[SELECTED TEXT Boundary: Start]

Butler's Wharf is an English historic building at Shad Thames on the south bank of the River Thames, just east of London's Tower Bridge, now housing luxury flats and restaurants. Lying between Shad Thames and the Thames Path, it overlooks both the bridge and St Katharine Docks on the north side of the river. Butler's Wharf is also used as a term for the surrounding area. It is a Grade II listed building.

==History==
Butler's Wharf, which was designed by James Tolley and Daniel Dale as a shipping wharf and warehouse complex, accommodating goods unloaded from ships using the port of London, was completed in 1873.

From 1975 to 1978, the artists' space at 2B Butler's Wharf was a key venue for early UK video art and performance art, including Kevin Atherton, Stephen Partridge, and later, among others by Derek Jarman and the artists and dancers of X6 Dance Collective who published a magazine called New Dance for a number of years. Some of these people subsequently founded Chisenhale Studios and Chisenhale Dance Space, including Philip Jeck. In 1978, the band X-Ray Spex filmed their video for the song "Identity" in and on the roof of the building.

After the building fell into a state of disuse and then dereliction, Butler's Wharf was transformed into luxury flats, with restaurants and shops on the ground floor. The conversion of the main building, now known as 34 Shad Thames, which was carried out to a design by Conran Roche, was completed in 1989.

The conversion of the Clove Building, which was carried out by Sir Robert McAlpine to a design by Allies and Morrison, was completed in 1990 and the conversion of Tea Trade Wharf, which was carried out by Carillion to a design by OSEL Architecture, was completed in 2003.

==In popular culture==
Butler's Wharf was used twice as a filming location for Doctor Who, for the episode "World's End" in the serial The Dalek Invasion of Earth (1964) and for the serial Resurrection of the Daleks (1984), which prominently featured Butler's Wharf and the portion of Shad Thames running behind it.

[SELECTED TEXT Boundary: End]
[DATA RECORDS Boundary: Start]

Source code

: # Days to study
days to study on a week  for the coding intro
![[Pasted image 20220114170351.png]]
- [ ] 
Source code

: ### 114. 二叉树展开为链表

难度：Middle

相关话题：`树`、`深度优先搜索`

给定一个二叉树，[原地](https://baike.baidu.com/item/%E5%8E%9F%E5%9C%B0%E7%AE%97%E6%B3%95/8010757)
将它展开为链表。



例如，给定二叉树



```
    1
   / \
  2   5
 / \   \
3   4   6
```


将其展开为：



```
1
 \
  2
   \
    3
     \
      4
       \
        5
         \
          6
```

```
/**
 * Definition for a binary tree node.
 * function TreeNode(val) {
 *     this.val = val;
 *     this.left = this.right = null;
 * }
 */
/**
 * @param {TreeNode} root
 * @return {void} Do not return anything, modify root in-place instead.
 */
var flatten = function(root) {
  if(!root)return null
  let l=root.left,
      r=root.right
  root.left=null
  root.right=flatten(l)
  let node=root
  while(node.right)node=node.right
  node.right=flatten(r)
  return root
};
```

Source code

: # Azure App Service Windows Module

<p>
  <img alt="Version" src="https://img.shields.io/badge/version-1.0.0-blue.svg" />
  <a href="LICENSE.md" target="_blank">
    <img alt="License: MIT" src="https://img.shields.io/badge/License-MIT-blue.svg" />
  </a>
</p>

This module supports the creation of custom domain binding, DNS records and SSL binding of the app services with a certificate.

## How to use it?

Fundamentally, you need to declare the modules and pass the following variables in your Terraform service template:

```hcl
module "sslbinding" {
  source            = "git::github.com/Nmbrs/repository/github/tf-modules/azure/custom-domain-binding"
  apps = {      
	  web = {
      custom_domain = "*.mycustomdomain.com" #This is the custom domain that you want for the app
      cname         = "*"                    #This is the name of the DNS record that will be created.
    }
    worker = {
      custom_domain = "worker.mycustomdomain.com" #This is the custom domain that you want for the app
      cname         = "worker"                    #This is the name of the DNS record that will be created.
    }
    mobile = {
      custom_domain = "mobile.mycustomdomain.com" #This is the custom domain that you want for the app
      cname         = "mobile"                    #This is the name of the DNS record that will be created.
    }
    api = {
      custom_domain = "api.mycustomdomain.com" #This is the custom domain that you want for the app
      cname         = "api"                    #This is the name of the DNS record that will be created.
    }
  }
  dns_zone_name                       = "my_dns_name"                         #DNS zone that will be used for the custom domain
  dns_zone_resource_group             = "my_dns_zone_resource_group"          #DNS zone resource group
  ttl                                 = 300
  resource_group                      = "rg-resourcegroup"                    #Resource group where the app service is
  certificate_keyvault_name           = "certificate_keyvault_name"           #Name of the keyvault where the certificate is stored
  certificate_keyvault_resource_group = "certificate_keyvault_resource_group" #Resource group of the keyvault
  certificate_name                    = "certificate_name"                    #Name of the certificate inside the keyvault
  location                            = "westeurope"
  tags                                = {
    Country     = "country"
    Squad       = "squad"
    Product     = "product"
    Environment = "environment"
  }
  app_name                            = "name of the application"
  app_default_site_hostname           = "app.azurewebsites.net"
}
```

[DATA RECORDS Boundary: End]

→ **WHAT YOU NEED TO DO**:
A – Please answer these questions from the text on Butler's Wharf:
(i) In what year was Butler's Wharf completed?
(ii) Which band filmed a video in and on the roof of the building in 1978, and for which song?
(iii) Which company carried out the conversion of Tea Trade Wharf?
B – Decide whether each statement agrees with the text on Butler's Wharf, and quote the words that settle it:
(i) The conversion of the main building was carried out to a design by Allies and Morrison.
(ii) Butler's Wharf is a Grade II listed building.
(iii) Resurrection of the Daleks was filmed at Butler's Wharf in 1964.

→ **TASK ANSWERS**:
A –
(i) 1873
(ii) X-Ray Spex, for "Identity"
(iii) Carillion

B –
(i) No: "which was carried out to a design by Conran Roche"
(ii) Yes: "It is a Grade II listed building."
(iii) No: "the serial Resurrection of the Daleks (1984)"